Manage your storage pool capacity
As your cluster usage increases and the data on your storage pools grows, you may start to run out of capacity. Portworx periodically measures and saves storage pool space usage statistics, which can be queried via the appropriate metrics or the CLI tool.
This page provides information on how Portworx alerts you when a storage pool reaches its maximum capacity and the consequences of taking no action. It also explains how to recover your pool if it has reached its maximum capacity.
Alerts and impacts when a pool reaches maximum capacity
To manage your pools' storage capacity, Portworx triggers alerts and takes necessary actions to avoid disruption.
-
When a storage pool reaches 80% of its capacity, Portworx triggers an alert that the storage pool has high space usage.
-
When a storage pool reaches 90% of its capacity, Portworx takes the following actions:
- Sets the pool as full and the node as
StorageDown
. - Rejects all active IOs on the pool with the
ENOSPC
error. - Sets mountpoints as read-only, and write operations will not be allowed.
- Sets the pool as full and the node as
To avoid disruption, you must expand your storage pool capacity by adding drives or increasing disk size. For more details, refer to the Expand your storage pool size section.

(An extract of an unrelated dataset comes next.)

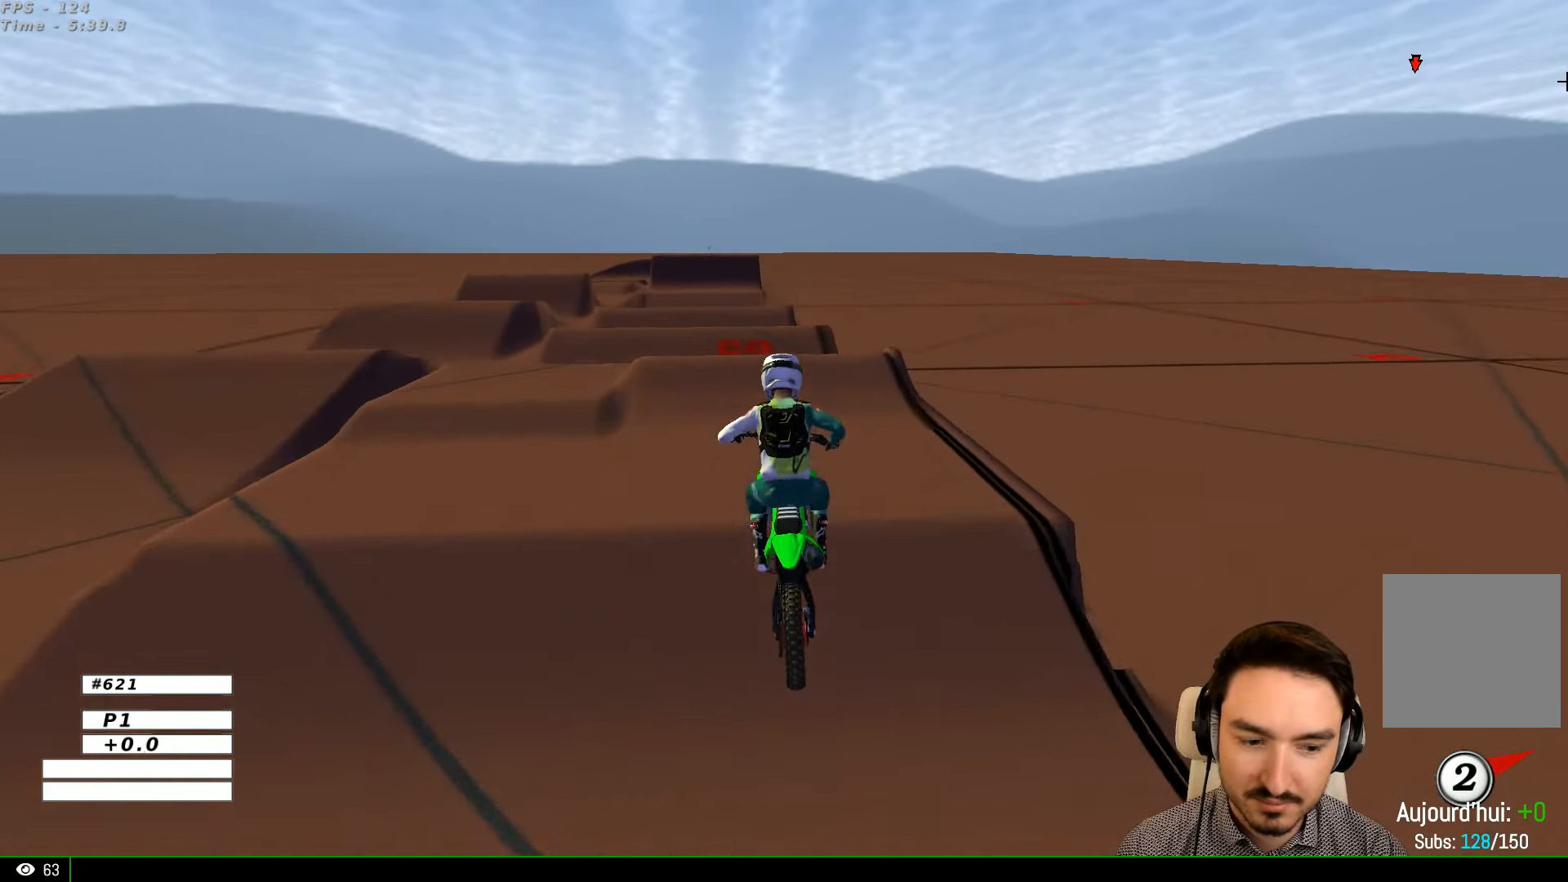
{"dt_ms": 500, "buttons": ["R2"], "left_stick": "center", "right_stick": "center", "events": [[34, "left_stick", "center"]]}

Implications of a full pool
If, for some reason, you could not expand your storage pool, it can lead to resource allocation issues. The following table explains the implications of a full pool in different scenarios:
Volume type | Node health | Implications |
---|---|---|
repl 1 | All nodes are marked full |
|
repl 2 or 3 | All nodes are marked full |
|
repl 2 or 3 | Some nodes are marked full | Read operations are allowed as long as the volume is in clean state. |
If all the nodes with volume replication are marked as full, the volume will become unavailable, resulting in no read or write operations.
Revive your storage pool
You can restore a pool by deleting data or volume, or replication volume. Choose one of the following methods to restore your storage pool.
-
Delete volume replicas:
pxctl volume ha-update --repl <current-HA-level -1> --node <node-ID> <volume-name>
Example:
pxctl volume ha-update --repl -1 --node node1 vol1
This command will decrease the number of replicas of the volume on the specified node.
-
Delete data or volume:
pxctl volume delete <vol-name>
-
Use
kubectl
oroc
depending on the platform you're on to cordon the affected nodes. Then, temporarily increase the free space threshold value and bring the pools online:- Kubernetes
- OpenShift
pxctl cluster options update --free-space-threshold-gb <threshold-value>
pxctl cluster options update --free-space-threshold-gb <threshold-value>
Related topics
Move Volumes using Pool Drain
Use the Pool Drain operation to evacuate all volumes from a set of storage pools or nodes to other pools or nodes in your Portworx cluster. This feature can be used to safely clear out all volume replicas on a node, prior to performing any disruptive operations on it.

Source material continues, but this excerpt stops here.